▶ PASSAGE PROVIDED
:::

CinéArts is the boutique-film arm of the San Rafael-based Century chain, which operates 90 theaters and about 1,000 screens in six states. While the chain has restarted local theaters (particularly the old Palo Alto Square), this is the first CinéArts it has built from scratch. The theater is two stories tall, but by the lights of the 16-screen googleplex, it's small.
Michalosky, a compact, energetic gent, pointed out the granite floors in the bathrooms"understated elegance," he said, "that's how I like to refer to it." Economical construction can make the average multiplex look worn a few years after it opens, but this theater did seem a cut above, with its six auditoriums, all averaging at about 300 seats. The theater looks massive from the outside. In this epoch of cinema, when the physics of sound is as important as the actors, a new movie house can only really be built out of masonry to muffle sound leakage, either from outside or inside the theater.
The CinéArts is cream-colored, with a crescent-shaped cutaway in front, making room for a small parklet with a live oak and a bench for a pre-movie rendezvous. It faces the street with a window of mosaic squares in tinted glass, in shades from lime to cabernet. The window is braced by five columns jacketed in bronze-colored aluminum. At night, it'll glow; in the day, the window will throw colored light on the replica posters of classics on the wall behind it: Amarcord, Blow Up, Carrie and La Ventana Indiscret (Rear Window).

:::

▶ TASKS FOR THIS EXERCISE
[1] Count the lines of the records below that contain the string "cmdlet", treating case as significant, and reply with the number alone.
[2] Resume the passage above about the CinéArts theater, beginning after its final sentence.

:::

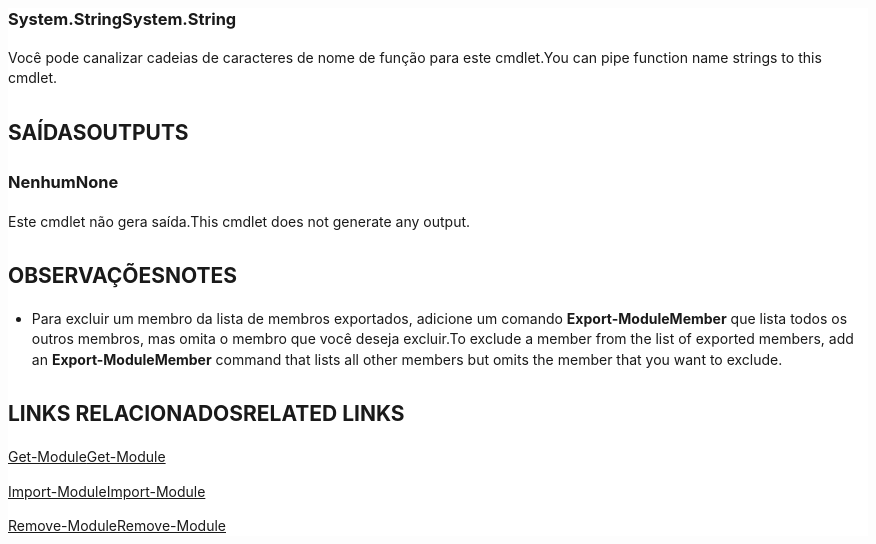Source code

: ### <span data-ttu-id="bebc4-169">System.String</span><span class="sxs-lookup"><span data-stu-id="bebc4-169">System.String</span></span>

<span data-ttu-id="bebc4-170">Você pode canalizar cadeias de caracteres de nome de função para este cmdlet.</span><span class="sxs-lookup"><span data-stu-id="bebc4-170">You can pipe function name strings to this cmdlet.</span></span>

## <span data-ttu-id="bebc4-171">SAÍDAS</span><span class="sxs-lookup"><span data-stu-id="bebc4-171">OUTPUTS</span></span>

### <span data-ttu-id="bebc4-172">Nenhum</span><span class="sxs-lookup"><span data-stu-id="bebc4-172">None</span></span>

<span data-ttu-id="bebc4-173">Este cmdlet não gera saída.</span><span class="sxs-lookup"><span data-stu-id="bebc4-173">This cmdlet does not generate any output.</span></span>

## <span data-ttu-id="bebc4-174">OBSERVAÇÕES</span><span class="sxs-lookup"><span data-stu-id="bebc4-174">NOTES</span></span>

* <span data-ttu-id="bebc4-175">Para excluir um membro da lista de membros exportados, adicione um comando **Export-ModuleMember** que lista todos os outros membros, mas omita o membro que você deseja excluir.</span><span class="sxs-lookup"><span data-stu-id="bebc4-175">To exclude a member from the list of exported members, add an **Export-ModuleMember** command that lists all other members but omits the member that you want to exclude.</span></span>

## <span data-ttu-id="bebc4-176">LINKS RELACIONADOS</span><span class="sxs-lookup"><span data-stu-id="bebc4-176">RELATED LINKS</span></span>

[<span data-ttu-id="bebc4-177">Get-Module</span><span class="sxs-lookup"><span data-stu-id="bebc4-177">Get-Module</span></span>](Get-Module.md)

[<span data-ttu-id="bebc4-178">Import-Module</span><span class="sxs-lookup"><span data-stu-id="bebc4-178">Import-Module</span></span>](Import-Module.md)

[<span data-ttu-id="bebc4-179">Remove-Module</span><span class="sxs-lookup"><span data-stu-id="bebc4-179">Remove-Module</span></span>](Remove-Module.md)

:::

▶ TASK RESULTS
[1] 2

[2]
The fully animated blade of the marquee is finished. I ask Michalosky if it's moderne, and he says, "I'm not sure what the buzzword for it is." The front of the theater was alive with construction cranes, tile setters and electrical cords. From the outside, it didn't look like a sure bet that the CinéArts would be ready in 72 hours. "The public always thinks that," Michalosky said. See, we build the auditorium first, and the front is done last."
The project manager, who was enthusiastic for the Jeff Bridges picture The Door in the Floor, explained that a state-of-the-art theater befits movies of quality. "There's no reason why you have to see such a movie in a 50-year-old theater."
Such logic is a little hard on those who naturally prefer tried-and-true theaters. The CinéArts at Santana Row brings the Century Theaters into an already fiercely competitive market bordered by the Camera Cinemas and Landmark Theaters. The serious question is whether there will be films and audiences enough for all the players. In the meantime, Santana Row now looks slightly less like a toy village with the addition of a place to go in the evening.